After emerging from the spin packs, the polymer chain molecules solidify in an air-cooled chamber, creating filaments that are then bunched together into threads and coated with a finishing liquid that reduces friction, optimising the yarn's processing ability.

The yarn is then ready to go into the texturing unit, the part of the process that really determines the texture, quality and consistency of the end product.

This step is critical to the yarn's stability in transport and during any subsequent forming processes within carpet manufacture.

The process involves carefully heating the filaments and drawing them several times over twin heated rolls rotating at different speeds, the difference in the speeds determining the degree of stretch in the yarn.

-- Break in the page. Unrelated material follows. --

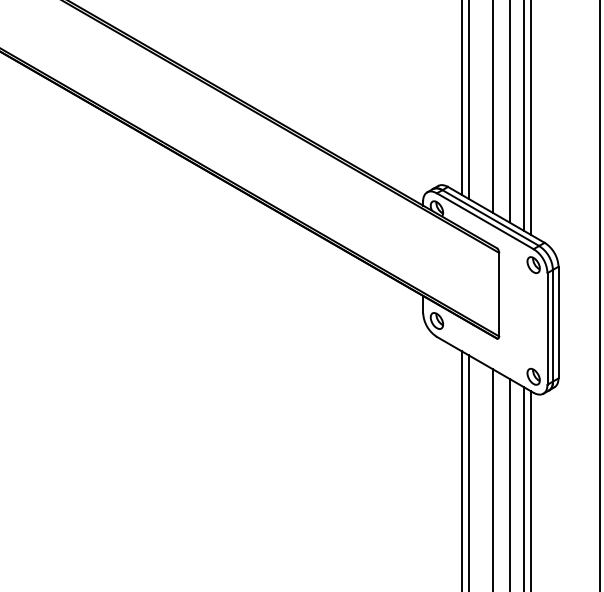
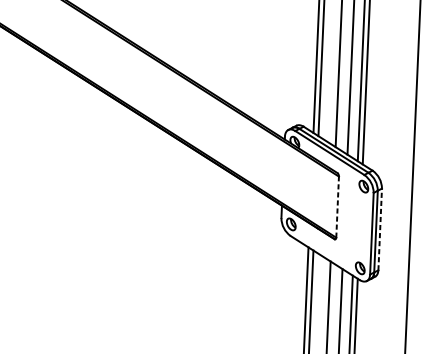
line: (499, 294) -> (337, 207), solid -> dashed
line: (558, 322) -> (380, 229), solid -> dashed

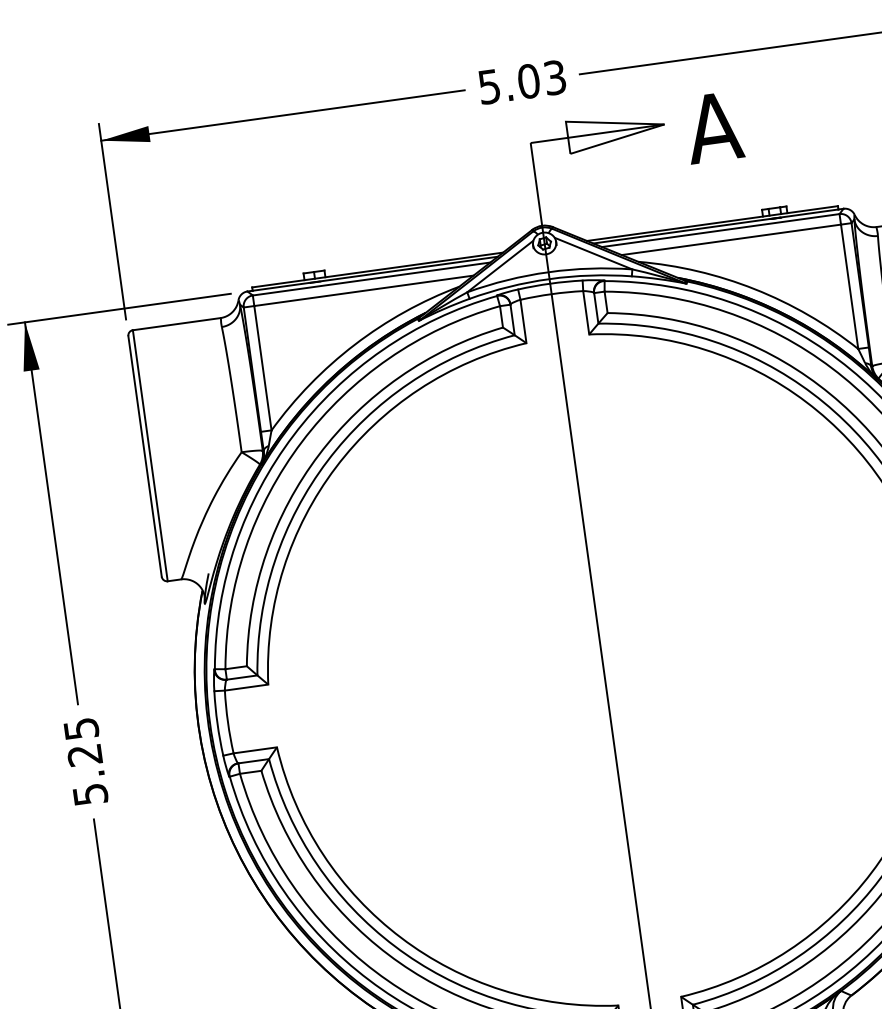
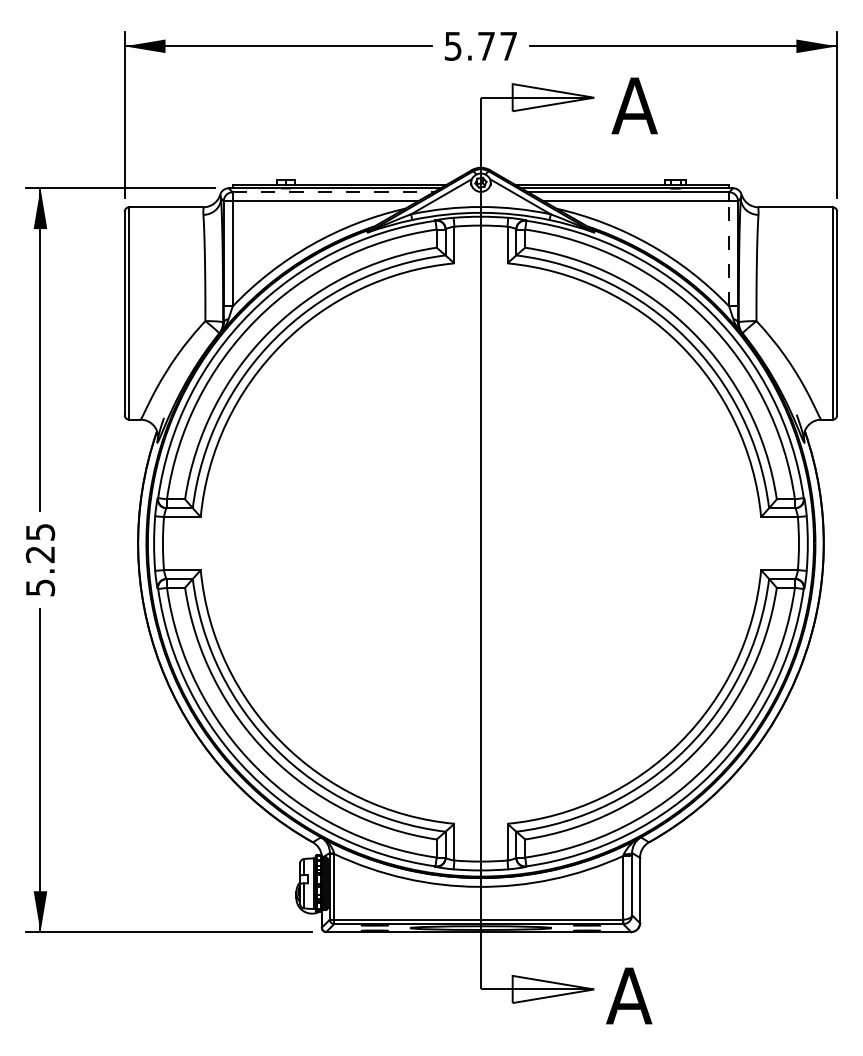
text: (541, 78) -> (497, 45), 5.03 -> 5.77
line: (371, 279) -> (333, 192), solid -> dashed
line: (849, 286) -> (729, 253), solid -> dashed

This is a highly delicate process, involving extremely high processing speeds - up to 5,000 metres per minute - at ultimate precision in order to cost effectively produce high quality yarn.

The most crucial factor in this process is precise temperature distribution.

If the filament bundles, up to four of them running over the same roll, are not heated with absolute uniformity, the result will be noticeably different fibre characteristics.

To achieve this uniformity, temperature must be accurately measured at a roll face that is spinning at up to 8,400 rpm and transmitted to the control unit regulating the heat.

The required degree of control involves high heat outputs with rapid warm-up times and rapid response to changes in load.

To achieve this, heating has to be done by induction, the roller being, essentially, a transformer with a short-circuited secondary winding.

The mass of the roller is very low so high switching rates are needed.

When switching occurs on such transformers, however, large inrush currents are created, causing premature contact wear and reflected interference on the power network.

With values as high as 20 times nominal, optimisation of transformers under these conditions was just not possible without outside influence.

Initially, to overcome the problem, a specially designed control unit was used to check the polarity at the switch-off moment and the switching on was performed with reversed polarity.

This was both an expensive and unsophisticated solution, however, and it has only recently been improved upon by installing a Carlo Gavazzi TSE soft starter.

The TSE Transformer Soft Starter is semiconductor-based, with a microprocessor controlled patented switch-on procedure.

A smooth power-on, without spikes, is achieved by a short pre-magnetisation of the transformer core.

When operated for more than two seconds, the internal thyristors are shunted by the built-in bypass relays, ensuring the integrated heat sink in the Transformer Soft Starter is kept as compact as possible.

The protection required for the TSE is the readily available and widely used type- b circuit breaker and with no transformer secondary fuse required, simplicity is the result.

The general configuration for the Transformer Soft Starter is as a compact device for nominal current of 16A, but it can be combined above that rating for up to 63A using an external thyristor module.

The TSE not only optimises the output of a transformer, but reduces power losses thanks to the use of small diameter cables.

At Rieter, the TSE performed the joint task of avoiding switching noise and replacing expensive, large, heavy transformers significantly reducing the cost of production.